Recent Cookbooks

BY CHARLES W. MORTON
It hardly seems quite a no-cooking formula when the No Cooking Cookbook by Lillian Langseth-Christensen (Coward, $4.95) lists an ingredient of a chicken recipe as “2 cold cooked broilers” or “1 cold roast broiler, quartered.” Allowing the chicken to grow cold is probably not to be counted as cooking, yet somewhere along the line a human agent, one suspects, is required to go through certain motions which would bear a close resemblance to what passes for broiling or roasting.
The author of this book seems to suffer an occasional twinge of conscience about her title. In the chapter on eggs she comes right out and admits that most of her egg recipes call for a bit of boiling, and she includes some egg instruction in the forepart of her book for those who are entirely unlettered on eggs: How to Hardcook an Egg, How to Peel a Hardcooked Egg, How to Rice a Hardcooked Egg, How to Beat Eggs, etc. (Is beating cooking?) And making sure that first things are correctly understood as first, she even has a paragraph headed “How to Boil Water”: “Place [?] fresh water in a clean saucepan, do not fill more than ¾ full. Cover saucepan and place over heat.

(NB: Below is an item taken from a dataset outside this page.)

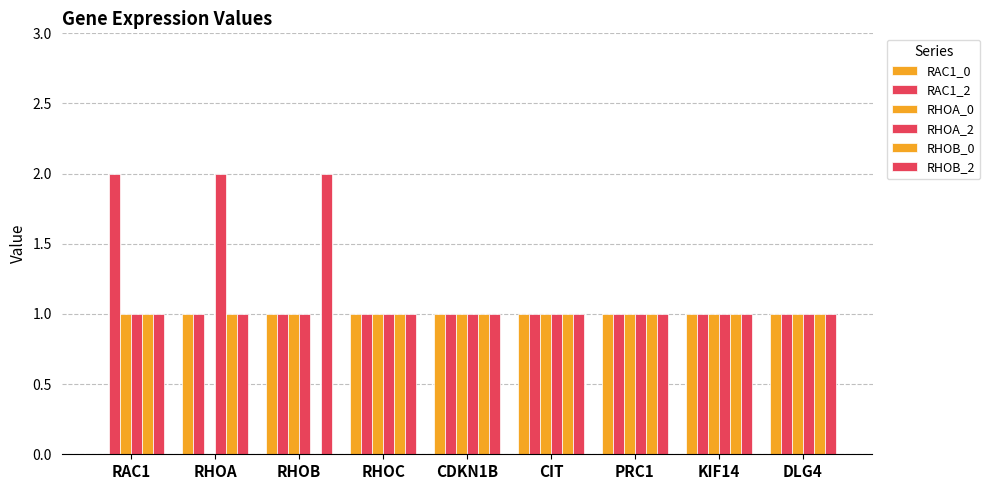

At which label does RHOA_0 reach its peak?

RAC1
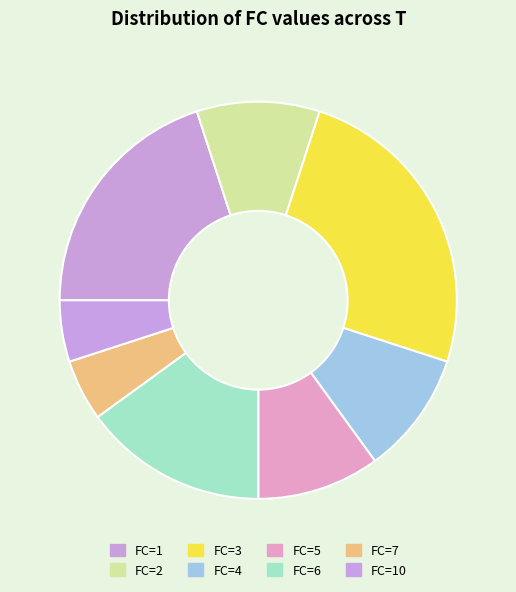

Rank the categories by value from highest to lowest.

3, 1, 6, 2, 4, 5, 7, 10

When water reaches the boiling point, add salt, if the recipe requires.” A final item must be mentioned before turning to the bona fide virtues of the book, a recipe for oxtail soup which begins, “2 cans oxtail soup.”
For all its air of revelation (How to Press Juice from Oranges, Lemons or Limes) and its desperately serious approach to its mission and its slightly too sanguine title, the No Cooking Cookbook is a useful guide to the preparation of canned, frozen, or, in some cases, delicatessen varieties of food, in many novel combinations. Its assortment of cold soups runs to scores. All in all, it’s worth a place on the kitchen shelf.

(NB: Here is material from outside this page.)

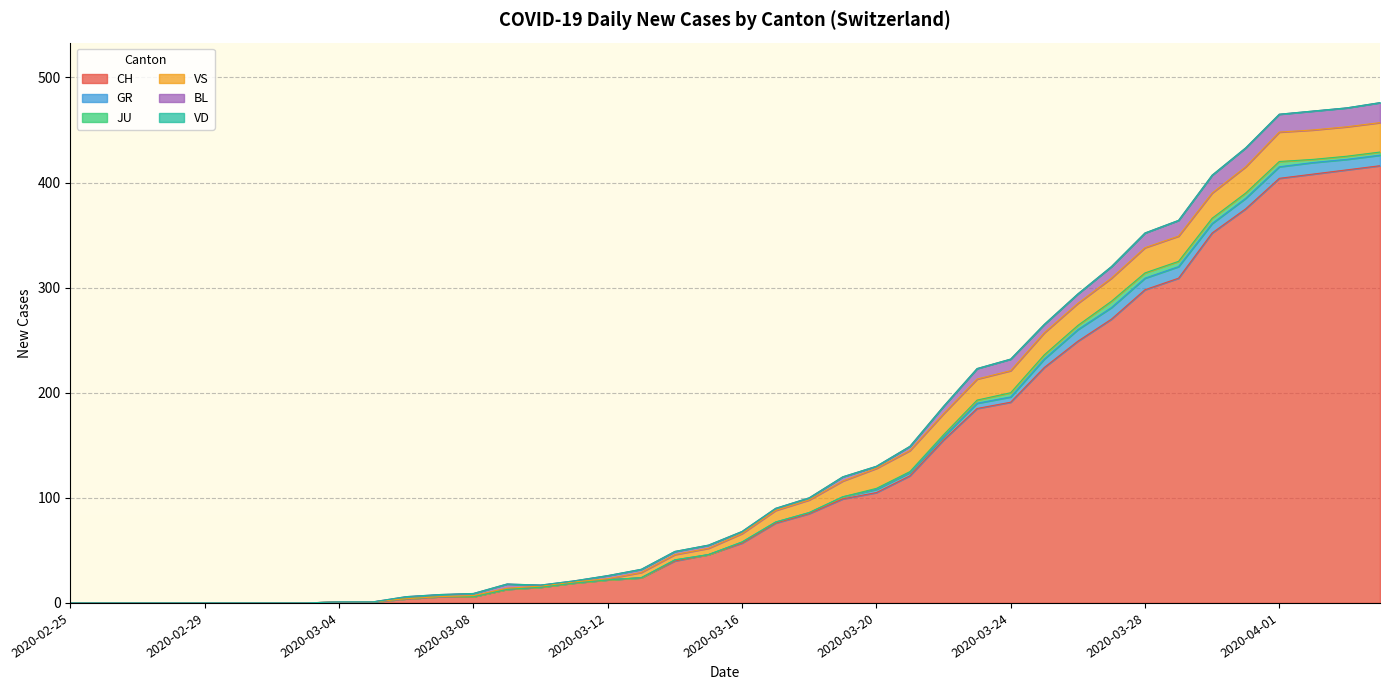

How many data points in JU are above 0?

16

Peggy Harvey’s latest, A Bride’s Cookbook (Atlantic—Little, Brown, $4.50), is full of easy and attractive recipes, put forward with her characteristic good sense. Her recipe for Cheese Monkey begins, “This is a sort of fake cheese soufflé. If you haven’t the nerve or the proper equipment to make the McCoy, try this.” The book begins with lists of kitchen equipment, staples, supplies, and herbs, which any kitchen, bride’s or bachelor’s, really ought to contain. A Fannie Farmer and a Joy of Cooking are indispensable, and so is Peggy Harvey. Her new book is goodlooking and a helpful gift for the beginner; her earlier book, Season to Taste (Knopf), continues to be the most frequently used and the most rewarding cookbook on our fairly sizable shelf. I took some pains recently to compare several recipes for beef à la mode, and of the lot, Peggy Harvey’s — which produced one of the best dinner-party dishes ever to reach our table — was the only one to include a chill-and-skim requirement, which resulted in a rich and completely nongreasy sauce.
Few kitchens could be expected to stock the full list of herbs, spices, and seasonings which are called for in the Spice Islands Cookbook (Lane Book Company, $6.50), but it would be a fine thing if they did. Sponsored by the Spice Islands Company and prepared by its home economics staff, the book offers some hundreds of recipes, in addition to being the comprehensive, perhaps unique, account of its specialty. Many spices are prescribed, but none in any excess. The recipes that I tried from it — German meatballs in caraway sauce, for example — were excellent. The extra lift for the meatballs came from a teaspoon of grated lemon peel. The color illustrations by Alice Harth are delightful, and so is the appearance of the book in all other respects.
Mastering the Art of French Cooking, by Simone Beck, Louisette Bertholle, and Julia Child, divides its subject into ten major categories and deals comprehensively with each. It makes a big book and represents Alfred A. Knopf’s idea of what a ten-dollar book on French cookery ought to look like; designed by Warren Chappell, it is a distinguished book, even for Knopf. The index alone, incidentally, runs to xxxii pages. I found the book extraordinarily interesting reading, full of good information and advice. So far, I have lacked an opportunity to try out one of its classic recipes, but I am assured by one of the best cooks I know that they are altogether successful.